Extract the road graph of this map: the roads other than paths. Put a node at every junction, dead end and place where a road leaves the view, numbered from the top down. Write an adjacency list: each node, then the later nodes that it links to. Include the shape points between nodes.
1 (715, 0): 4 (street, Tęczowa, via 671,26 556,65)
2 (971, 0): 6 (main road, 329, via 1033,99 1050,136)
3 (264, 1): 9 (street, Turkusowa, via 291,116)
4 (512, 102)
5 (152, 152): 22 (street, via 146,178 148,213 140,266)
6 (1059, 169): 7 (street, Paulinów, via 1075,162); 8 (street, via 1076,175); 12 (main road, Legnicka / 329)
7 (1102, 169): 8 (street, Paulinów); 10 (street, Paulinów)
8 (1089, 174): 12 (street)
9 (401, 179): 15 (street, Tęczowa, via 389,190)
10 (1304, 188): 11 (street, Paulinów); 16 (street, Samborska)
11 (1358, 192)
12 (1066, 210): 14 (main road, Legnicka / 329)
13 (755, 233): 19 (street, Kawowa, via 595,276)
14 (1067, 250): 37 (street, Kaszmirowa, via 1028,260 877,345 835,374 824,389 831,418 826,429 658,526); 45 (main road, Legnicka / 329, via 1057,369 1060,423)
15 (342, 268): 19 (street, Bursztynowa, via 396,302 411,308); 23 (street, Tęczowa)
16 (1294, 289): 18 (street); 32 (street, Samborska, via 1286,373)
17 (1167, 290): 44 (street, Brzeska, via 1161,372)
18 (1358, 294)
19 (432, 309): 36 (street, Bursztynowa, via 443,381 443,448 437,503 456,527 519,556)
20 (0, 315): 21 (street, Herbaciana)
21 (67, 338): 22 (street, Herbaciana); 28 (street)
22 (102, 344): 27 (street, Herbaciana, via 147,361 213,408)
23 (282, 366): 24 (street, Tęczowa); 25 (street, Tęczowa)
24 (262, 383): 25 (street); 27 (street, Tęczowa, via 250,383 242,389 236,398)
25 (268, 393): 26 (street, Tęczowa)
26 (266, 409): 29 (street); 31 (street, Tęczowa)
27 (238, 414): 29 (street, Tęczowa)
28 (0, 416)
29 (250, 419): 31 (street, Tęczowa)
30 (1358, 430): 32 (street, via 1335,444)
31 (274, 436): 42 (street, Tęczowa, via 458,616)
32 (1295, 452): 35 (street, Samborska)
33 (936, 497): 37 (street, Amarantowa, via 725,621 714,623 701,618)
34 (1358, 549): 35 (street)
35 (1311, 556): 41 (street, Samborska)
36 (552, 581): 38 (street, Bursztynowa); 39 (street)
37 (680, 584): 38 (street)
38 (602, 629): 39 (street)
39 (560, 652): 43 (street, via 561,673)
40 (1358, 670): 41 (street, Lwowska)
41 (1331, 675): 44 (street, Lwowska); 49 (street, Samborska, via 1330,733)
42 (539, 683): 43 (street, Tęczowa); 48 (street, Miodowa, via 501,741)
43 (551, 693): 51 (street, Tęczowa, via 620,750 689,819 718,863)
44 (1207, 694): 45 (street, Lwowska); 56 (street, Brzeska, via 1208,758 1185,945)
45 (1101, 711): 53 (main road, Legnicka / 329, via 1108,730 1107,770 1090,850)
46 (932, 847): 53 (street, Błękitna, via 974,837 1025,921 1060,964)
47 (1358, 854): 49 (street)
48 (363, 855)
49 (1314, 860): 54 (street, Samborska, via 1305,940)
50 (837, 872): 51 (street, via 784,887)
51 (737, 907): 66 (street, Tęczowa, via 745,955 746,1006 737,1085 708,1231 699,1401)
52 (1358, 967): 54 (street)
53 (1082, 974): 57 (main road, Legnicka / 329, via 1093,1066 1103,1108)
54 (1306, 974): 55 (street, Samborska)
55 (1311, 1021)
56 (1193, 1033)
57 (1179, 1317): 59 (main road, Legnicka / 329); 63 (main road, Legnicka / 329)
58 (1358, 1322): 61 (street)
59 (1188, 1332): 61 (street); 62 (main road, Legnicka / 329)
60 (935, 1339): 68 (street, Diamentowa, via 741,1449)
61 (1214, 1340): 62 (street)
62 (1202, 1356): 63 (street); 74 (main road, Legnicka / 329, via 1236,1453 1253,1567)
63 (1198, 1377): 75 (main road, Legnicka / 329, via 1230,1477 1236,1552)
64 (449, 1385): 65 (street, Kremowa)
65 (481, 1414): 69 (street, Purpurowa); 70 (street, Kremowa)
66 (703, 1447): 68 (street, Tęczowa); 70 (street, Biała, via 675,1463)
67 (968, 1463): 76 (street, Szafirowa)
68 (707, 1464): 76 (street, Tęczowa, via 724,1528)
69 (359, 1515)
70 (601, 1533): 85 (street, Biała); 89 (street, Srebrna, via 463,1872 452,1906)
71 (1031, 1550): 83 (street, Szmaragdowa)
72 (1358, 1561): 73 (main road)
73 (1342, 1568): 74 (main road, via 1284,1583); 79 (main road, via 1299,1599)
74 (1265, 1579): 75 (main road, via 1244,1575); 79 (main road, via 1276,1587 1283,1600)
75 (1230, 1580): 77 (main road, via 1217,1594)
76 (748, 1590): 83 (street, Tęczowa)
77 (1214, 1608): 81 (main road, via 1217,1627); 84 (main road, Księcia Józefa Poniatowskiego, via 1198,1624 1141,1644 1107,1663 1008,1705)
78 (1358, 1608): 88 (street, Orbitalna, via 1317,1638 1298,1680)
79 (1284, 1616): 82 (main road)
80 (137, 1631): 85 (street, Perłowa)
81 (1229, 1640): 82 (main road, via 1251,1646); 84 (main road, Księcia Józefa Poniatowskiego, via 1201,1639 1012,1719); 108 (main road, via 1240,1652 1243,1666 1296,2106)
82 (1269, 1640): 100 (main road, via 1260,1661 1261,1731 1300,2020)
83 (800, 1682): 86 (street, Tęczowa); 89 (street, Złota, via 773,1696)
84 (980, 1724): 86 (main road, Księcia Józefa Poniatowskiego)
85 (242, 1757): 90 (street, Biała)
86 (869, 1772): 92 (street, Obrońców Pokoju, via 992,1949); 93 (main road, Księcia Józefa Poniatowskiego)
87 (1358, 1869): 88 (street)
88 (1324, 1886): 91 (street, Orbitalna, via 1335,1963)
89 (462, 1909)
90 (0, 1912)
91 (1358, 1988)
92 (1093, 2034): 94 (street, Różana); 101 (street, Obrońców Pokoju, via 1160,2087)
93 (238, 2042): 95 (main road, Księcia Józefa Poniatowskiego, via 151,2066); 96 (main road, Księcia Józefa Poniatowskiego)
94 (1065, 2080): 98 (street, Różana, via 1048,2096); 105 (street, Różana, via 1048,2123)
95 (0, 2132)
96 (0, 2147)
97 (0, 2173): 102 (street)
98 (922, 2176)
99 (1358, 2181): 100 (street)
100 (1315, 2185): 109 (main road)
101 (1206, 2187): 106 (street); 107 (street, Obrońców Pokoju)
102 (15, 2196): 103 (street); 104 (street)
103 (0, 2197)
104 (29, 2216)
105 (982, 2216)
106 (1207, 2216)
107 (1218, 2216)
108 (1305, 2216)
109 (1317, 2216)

-*-

## Work item
Across the data above, how many lines carry the word "Samborska"? Only the number is needed.

## Completed task
7